The programme is organised by Partners in Health (PIH), an international organisation committed to improve the health of the poor and marginalised people by working closely with them to deliver high quality medical care.
The programme will take place at Rwinkwavu Hospital Training Centre, one of the few hospitals in the country offering chemotherapy treatment.
It will be conducted by experts from the United States-based Harvard Medical School and Dana Farber Cancer Institute who will provide mentorship and medical knowledge on cancer care and treatment to Rwandan doctors and nurses.

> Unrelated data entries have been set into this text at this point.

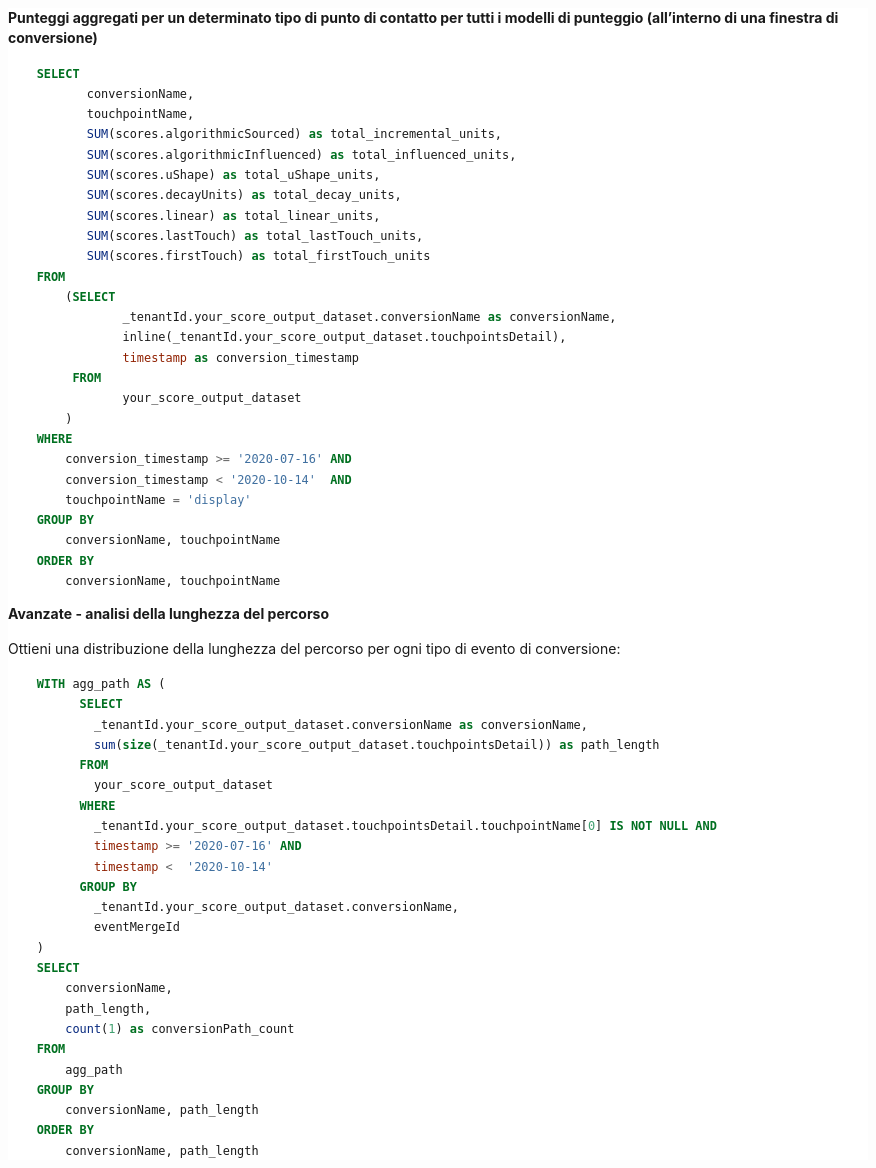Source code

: **Punteggi aggregati per un determinato tipo di punto di contatto per tutti i modelli di punteggio (all’interno di una finestra di conversione)**

```sql
    SELECT
           conversionName,
           touchpointName,
           SUM(scores.algorithmicSourced) as total_incremental_units,
           SUM(scores.algorithmicInfluenced) as total_influenced_units,
           SUM(scores.uShape) as total_uShape_units,
           SUM(scores.decayUnits) as total_decay_units,
           SUM(scores.linear) as total_linear_units,
           SUM(scores.lastTouch) as total_lastTouch_units,
           SUM(scores.firstTouch) as total_firstTouch_units
    FROM
        (SELECT
                _tenantId.your_score_output_dataset.conversionName as conversionName,
                inline(_tenantId.your_score_output_dataset.touchpointsDetail),
                timestamp as conversion_timestamp
         FROM
                your_score_output_dataset
        )
    WHERE
        conversion_timestamp >= '2020-07-16' AND
        conversion_timestamp < '2020-10-14'  AND
        touchpointName = 'display'
    GROUP BY
        conversionName, touchpointName
    ORDER BY
        conversionName, touchpointName
```

**Avanzate - analisi della lunghezza del percorso**

Ottieni una distribuzione della lunghezza del percorso per ogni tipo di evento di conversione:

```sql
    WITH agg_path AS (
          SELECT
            _tenantId.your_score_output_dataset.conversionName as conversionName,
            sum(size(_tenantId.your_score_output_dataset.touchpointsDetail)) as path_length
          FROM
            your_score_output_dataset
          WHERE
            _tenantId.your_score_output_dataset.touchpointsDetail.touchpointName[0] IS NOT NULL AND
            timestamp >= '2020-07-16' AND
            timestamp <  '2020-10-14'
          GROUP BY
            _tenantId.your_score_output_dataset.conversionName,
            eventMergeId
    )
    SELECT
        conversionName,
        path_length,
        count(1) as conversionPath_count
    FROM
        agg_path
    GROUP BY
        conversionName, path_length
    ORDER BY
        conversionName, path_length
```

The Partners in Health (PIH) Non-Communicable Disease Programme Coordinator, Neo Tapela noted that the training would enhance quality medical care for cancer patients in the country.

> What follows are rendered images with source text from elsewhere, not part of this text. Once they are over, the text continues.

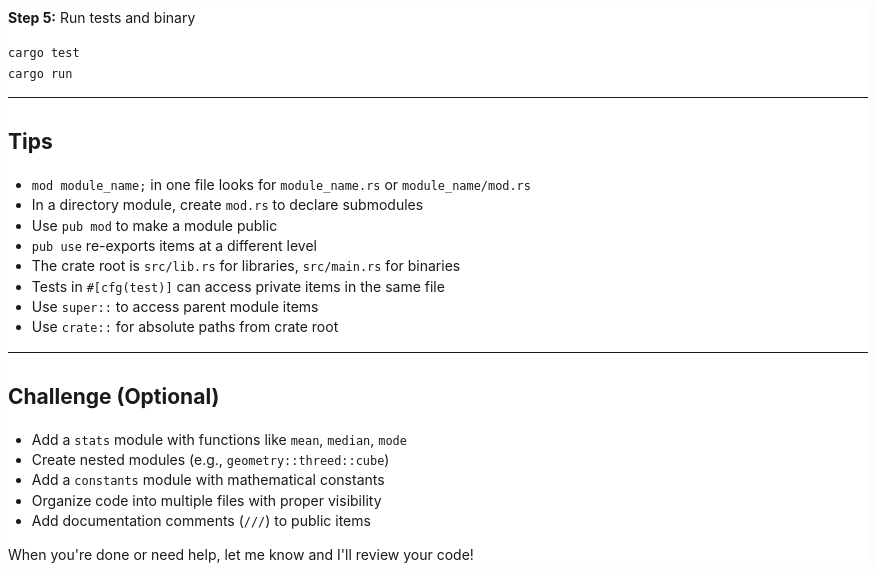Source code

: **Step 5:** Run tests and binary
```bash
cargo test
cargo run
```

---

## Tips

- `mod module_name;` in one file looks for `module_name.rs` or `module_name/mod.rs`
- In a directory module, create `mod.rs` to declare submodules
- Use `pub mod` to make a module public
- `pub use` re-exports items at a different level
- The crate root is `src/lib.rs` for libraries, `src/main.rs` for binaries
- Tests in `#[cfg(test)]` can access private items in the same file
- Use `super::` to access parent module items
- Use `crate::` for absolute paths from crate root

---

## Challenge (Optional)

- Add a `stats` module with functions like `mean`, `median`, `mode`
- Create nested modules (e.g., `geometry::threed::cube`)
- Add a `constants` module with mathematical constants
- Organize code into multiple files with proper visibility
- Add documentation comments (`///`) to public items

When you're done or need help, let me know and I'll review your code!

“The 14 medics will be able to provide proper nursing care and treatment for cancer patients. They will be trained by experts and the knowledge they get will help them to handle cancer patients better,” Tapela said.
She, however, lamented that training medics to become specialised oncologists takes 15 years and is expensive.
Tapela nonetheless hastened to add that the PIH cancer medical team communicates with Oncologists from the Dana Farber Cancer Institute, an affiliate of Harvard University, on a weekly basis.
“We keep in touch with the oncologists once every week to discuss the health situation of our cancer patients and get advice from them on the kind of treatment we should use for particular patients,” she disclosed.
Tapela noted that this regular communication had facilitated them to offer exceptional care and treatment to cancer patients.
PIH works in Rwinkwavu, Kirehe, Butaro district hospitals and 37 health centres.